• _What is being asked_: Report every line from the following entries that contains the string "Keneba".

(Plain-text document sources)
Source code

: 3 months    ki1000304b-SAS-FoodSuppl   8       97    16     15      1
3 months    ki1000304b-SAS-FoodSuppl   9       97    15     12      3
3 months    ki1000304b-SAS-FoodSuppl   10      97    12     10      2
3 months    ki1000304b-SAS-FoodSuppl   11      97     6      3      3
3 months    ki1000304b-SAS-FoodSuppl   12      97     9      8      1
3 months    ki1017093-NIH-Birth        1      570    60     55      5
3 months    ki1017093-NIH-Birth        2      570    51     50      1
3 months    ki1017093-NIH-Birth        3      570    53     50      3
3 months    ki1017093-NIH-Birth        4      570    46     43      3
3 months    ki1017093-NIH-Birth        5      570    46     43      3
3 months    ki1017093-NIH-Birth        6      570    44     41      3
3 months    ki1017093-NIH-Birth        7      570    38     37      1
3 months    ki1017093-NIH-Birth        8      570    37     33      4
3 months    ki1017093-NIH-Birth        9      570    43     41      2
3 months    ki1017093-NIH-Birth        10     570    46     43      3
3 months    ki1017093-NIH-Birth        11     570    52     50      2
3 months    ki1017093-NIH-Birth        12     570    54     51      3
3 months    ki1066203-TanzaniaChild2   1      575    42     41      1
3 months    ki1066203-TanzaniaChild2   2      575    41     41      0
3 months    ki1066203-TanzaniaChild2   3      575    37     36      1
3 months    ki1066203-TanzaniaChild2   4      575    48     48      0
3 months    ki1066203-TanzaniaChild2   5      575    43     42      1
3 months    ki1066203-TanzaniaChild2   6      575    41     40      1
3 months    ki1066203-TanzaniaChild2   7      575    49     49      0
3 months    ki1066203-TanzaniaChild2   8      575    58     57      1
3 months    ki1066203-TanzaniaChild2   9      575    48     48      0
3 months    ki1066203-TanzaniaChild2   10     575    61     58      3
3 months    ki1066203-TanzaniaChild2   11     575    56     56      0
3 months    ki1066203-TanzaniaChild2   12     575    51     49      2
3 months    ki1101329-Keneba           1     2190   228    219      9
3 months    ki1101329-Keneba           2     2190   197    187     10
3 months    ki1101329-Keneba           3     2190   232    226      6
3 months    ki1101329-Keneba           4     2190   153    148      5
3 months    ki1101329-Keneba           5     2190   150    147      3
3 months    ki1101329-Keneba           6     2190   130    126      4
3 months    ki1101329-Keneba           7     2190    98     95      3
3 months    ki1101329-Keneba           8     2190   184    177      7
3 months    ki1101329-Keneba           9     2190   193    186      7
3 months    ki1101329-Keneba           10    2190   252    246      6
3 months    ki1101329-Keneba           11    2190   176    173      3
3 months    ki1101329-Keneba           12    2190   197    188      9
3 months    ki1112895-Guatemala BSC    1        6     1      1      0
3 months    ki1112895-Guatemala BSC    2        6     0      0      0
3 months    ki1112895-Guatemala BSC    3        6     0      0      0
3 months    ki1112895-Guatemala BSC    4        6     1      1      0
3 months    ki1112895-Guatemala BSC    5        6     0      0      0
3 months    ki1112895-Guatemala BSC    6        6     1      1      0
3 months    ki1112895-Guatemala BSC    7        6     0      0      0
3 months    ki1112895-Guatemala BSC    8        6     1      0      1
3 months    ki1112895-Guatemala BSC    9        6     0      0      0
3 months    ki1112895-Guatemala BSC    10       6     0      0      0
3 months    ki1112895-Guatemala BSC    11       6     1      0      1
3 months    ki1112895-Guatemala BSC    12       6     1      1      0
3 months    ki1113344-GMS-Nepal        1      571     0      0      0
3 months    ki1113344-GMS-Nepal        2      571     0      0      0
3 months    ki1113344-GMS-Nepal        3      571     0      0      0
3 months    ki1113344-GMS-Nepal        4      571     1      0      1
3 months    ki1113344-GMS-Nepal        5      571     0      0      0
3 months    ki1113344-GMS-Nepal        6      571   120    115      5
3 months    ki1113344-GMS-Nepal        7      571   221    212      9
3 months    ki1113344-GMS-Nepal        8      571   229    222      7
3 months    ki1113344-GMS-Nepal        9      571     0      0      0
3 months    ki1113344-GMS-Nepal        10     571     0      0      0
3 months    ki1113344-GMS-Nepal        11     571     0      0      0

• _Expected answer_:
3 months    ki1101329-Keneba           1     2190   228    219      9
3 months    ki1101329-Keneba           2     2190   197    187     10
3 months    ki1101329-Keneba           3     2190   232    226      6
3 months    ki1101329-Keneba           4     2190   153    148      5
3 months    ki1101329-Keneba           5     2190   150    147      3
3 months    ki1101329-Keneba           6     2190   130    126      4
3 months    ki1101329-Keneba           7     2190    98     95      3
3 months    ki1101329-Keneba           8     2190   184    177      7
3 months    ki1101329-Keneba           9     2190   193    186      7
3 months    ki1101329-Keneba           10    2190   252    246      6
3 months    ki1101329-Keneba           11    2190   176    173      3
3 months    ki1101329-Keneba           12    2190   197    188      9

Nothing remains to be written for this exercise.